[Records from a dataset]
■ ■ ■ ■ ■
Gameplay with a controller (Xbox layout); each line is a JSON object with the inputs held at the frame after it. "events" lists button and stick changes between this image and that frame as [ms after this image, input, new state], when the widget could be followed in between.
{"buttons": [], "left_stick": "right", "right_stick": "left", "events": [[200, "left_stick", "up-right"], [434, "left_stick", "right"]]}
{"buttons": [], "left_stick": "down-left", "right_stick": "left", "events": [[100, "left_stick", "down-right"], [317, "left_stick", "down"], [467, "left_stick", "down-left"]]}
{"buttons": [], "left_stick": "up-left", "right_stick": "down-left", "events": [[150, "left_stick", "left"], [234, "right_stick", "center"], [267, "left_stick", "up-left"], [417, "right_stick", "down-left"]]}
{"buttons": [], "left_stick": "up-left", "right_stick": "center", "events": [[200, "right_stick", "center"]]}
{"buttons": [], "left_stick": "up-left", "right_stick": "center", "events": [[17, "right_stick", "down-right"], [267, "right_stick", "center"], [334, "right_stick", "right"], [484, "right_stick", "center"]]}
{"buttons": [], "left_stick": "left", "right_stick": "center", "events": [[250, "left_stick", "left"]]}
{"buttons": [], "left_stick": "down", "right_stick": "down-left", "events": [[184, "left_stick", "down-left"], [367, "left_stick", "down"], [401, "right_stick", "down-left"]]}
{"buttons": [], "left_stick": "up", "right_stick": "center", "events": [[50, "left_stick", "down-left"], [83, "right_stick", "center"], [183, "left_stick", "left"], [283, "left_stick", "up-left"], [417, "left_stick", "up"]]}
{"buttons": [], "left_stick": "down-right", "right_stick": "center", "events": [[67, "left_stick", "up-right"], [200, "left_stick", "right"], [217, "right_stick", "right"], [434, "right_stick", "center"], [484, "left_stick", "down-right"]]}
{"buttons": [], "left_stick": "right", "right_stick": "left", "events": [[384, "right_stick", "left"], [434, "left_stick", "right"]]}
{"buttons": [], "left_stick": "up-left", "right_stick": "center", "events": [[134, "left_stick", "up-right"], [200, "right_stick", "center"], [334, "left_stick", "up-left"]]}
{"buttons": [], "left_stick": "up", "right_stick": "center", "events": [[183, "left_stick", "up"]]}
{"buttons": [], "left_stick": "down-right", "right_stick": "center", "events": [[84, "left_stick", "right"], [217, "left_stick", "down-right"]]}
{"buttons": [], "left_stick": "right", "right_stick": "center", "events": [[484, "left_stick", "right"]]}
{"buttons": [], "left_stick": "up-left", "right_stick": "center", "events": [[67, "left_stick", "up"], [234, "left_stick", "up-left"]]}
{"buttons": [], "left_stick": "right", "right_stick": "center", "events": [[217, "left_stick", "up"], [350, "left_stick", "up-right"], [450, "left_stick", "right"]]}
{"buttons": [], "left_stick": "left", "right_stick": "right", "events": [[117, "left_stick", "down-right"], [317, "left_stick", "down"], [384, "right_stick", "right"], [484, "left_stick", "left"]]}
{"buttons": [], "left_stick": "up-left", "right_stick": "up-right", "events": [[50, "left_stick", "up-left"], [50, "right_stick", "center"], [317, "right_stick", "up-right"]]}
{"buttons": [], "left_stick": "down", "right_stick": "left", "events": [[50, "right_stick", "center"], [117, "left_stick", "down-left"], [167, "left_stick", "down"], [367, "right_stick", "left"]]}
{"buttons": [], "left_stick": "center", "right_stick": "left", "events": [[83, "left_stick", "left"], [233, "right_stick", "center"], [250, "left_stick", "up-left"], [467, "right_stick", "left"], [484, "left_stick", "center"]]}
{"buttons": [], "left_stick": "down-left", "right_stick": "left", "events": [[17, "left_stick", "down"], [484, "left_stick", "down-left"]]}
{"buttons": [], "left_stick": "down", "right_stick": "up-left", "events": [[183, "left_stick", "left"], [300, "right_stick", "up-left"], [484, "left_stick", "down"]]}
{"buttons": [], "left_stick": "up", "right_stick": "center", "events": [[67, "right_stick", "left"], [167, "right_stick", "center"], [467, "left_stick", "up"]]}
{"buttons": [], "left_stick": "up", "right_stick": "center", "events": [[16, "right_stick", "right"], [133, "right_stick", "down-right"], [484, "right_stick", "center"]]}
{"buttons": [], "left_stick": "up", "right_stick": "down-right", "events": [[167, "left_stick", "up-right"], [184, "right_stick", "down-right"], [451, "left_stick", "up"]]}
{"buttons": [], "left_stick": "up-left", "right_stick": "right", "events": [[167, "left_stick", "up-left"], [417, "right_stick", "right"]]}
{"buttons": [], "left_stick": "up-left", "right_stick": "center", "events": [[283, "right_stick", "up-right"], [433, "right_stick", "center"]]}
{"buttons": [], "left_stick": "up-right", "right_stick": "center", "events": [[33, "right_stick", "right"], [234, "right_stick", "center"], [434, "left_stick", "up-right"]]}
■ ■ ■ ■ ■
### [Exercise instructions]
If a line appears above, it belongs in your answer, printed exactly.

### [Exercise result]
Gameplay with a controller (Xbox layout); each line is a JSON object with the inputs held at the frame after it. "events" lists button and stick changes between this image and that frame as [ms after this image, input, new state], when the widget could be followed in between.
{"buttons": [], "left_stick": "right", "right_stick": "left", "events": [[200, "left_stick", "up-right"], [434, "left_stick", "right"]]}
{"buttons": [], "left_stick": "down-left", "right_stick": "left", "events": [[100, "left_stick", "down-right"], [317, "left_stick", "down"], [467, "left_stick", "down-left"]]}
{"buttons": [], "left_stick": "up-left", "right_stick": "down-left", "events": [[150, "left_stick", "left"], [234, "right_stick", "center"], [267, "left_stick", "up-left"], [417, "right_stick", "down-left"]]}
{"buttons": [], "left_stick": "up-left", "right_stick": "center", "events": [[200, "right_stick", "center"]]}
{"buttons": [], "left_stick": "up-left", "right_stick": "center", "events": [[17, "right_stick", "down-right"], [267, "right_stick", "center"], [334, "right_stick", "right"], [484, "right_stick", "center"]]}
{"buttons": [], "left_stick": "left", "right_stick": "center", "events": [[250, "left_stick", "left"]]}
{"buttons": [], "left_stick": "down", "right_stick": "down-left", "events": [[184, "left_stick", "down-left"], [367, "left_stick", "down"], [401, "right_stick", "down-left"]]}
{"buttons": [], "left_stick": "up", "right_stick": "center", "events": [[50, "left_stick", "down-left"], [83, "right_stick", "center"], [183, "left_stick", "left"], [283, "left_stick", "up-left"], [417, "left_stick", "up"]]}
{"buttons": [], "left_stick": "down-right", "right_stick": "center", "events": [[67, "left_stick", "up-right"], [200, "left_stick", "right"], [217, "right_stick", "right"], [434, "right_stick", "center"], [484, "left_stick", "down-right"]]}
{"buttons": [], "left_stick": "right", "right_stick": "left", "events": [[384, "right_stick", "left"], [434, "left_stick", "right"]]}
{"buttons": [], "left_stick": "up-left", "right_stick": "center", "events": [[134, "left_stick", "up-right"], [200, "right_stick", "center"], [334, "left_stick", "up-left"]]}
{"buttons": [], "left_stick": "up", "right_stick": "center", "events": [[183, "left_stick", "up"]]}
{"buttons": [], "left_stick": "down-right", "right_stick": "center", "events": [[84, "left_stick", "right"], [217, "left_stick", "down-right"]]}
{"buttons": [], "left_stick": "right", "right_stick": "center", "events": [[484, "left_stick", "right"]]}
{"buttons": [], "left_stick": "up-left", "right_stick": "center", "events": [[67, "left_stick", "up"], [234, "left_stick", "up-left"]]}
{"buttons": [], "left_stick": "right", "right_stick": "center", "events": [[217, "left_stick", "up"], [350, "left_stick", "up-right"], [450, "left_stick", "right"]]}
{"buttons": [], "left_stick": "left", "right_stick": "right", "events": [[117, "left_stick", "down-right"], [317, "left_stick", "down"], [384, "right_stick", "right"], [484, "left_stick", "left"]]}
{"buttons": [], "left_stick": "up-left", "right_stick": "up-right", "events": [[50, "left_stick", "up-left"], [50, "right_stick", "center"], [317, "right_stick", "up-right"]]}
{"buttons": [], "left_stick": "down", "right_stick": "left", "events": [[50, "right_stick", "center"], [117, "left_stick", "down-left"], [167, "left_stick", "down"], [367, "right_stick", "left"]]}
{"buttons": [], "left_stick": "center", "right_stick": "left", "events": [[83, "left_stick", "left"], [233, "right_stick", "center"], [250, "left_stick", "up-left"], [467, "right_stick", "left"], [484, "left_stick", "center"]]}
{"buttons": [], "left_stick": "down-left", "right_stick": "left", "events": [[17, "left_stick", "down"], [484, "left_stick", "down-left"]]}
{"buttons": [], "left_stick": "down", "right_stick": "up-left", "events": [[183, "left_stick", "left"], [300, "right_stick", "up-left"], [484, "left_stick", "down"]]}
{"buttons": [], "left_stick": "up", "right_stick": "center", "events": [[67, "right_stick", "left"], [167, "right_stick", "center"], [467, "left_stick", "up"]]}
{"buttons": [], "left_stick": "up", "right_stick": "center", "events": [[16, "right_stick", "right"], [133, "right_stick", "down-right"], [484, "right_stick", "center"]]}
{"buttons": [], "left_stick": "up", "right_stick": "down-right", "events": [[167, "left_stick", "up-right"], [184, "right_stick", "down-right"], [451, "left_stick", "up"]]}
{"buttons": [], "left_stick": "up-left", "right_stick": "right", "events": [[167, "left_stick", "up-left"], [417, "right_stick", "right"]]}
{"buttons": [], "left_stick": "up-left", "right_stick": "center", "events": [[283, "right_stick", "up-right"], [433, "right_stick", "center"]]}
{"buttons": [], "left_stick": "up-right", "right_stick": "center", "events": [[33, "right_stick", "right"], [234, "right_stick", "center"], [434, "left_stick", "up-right"]]}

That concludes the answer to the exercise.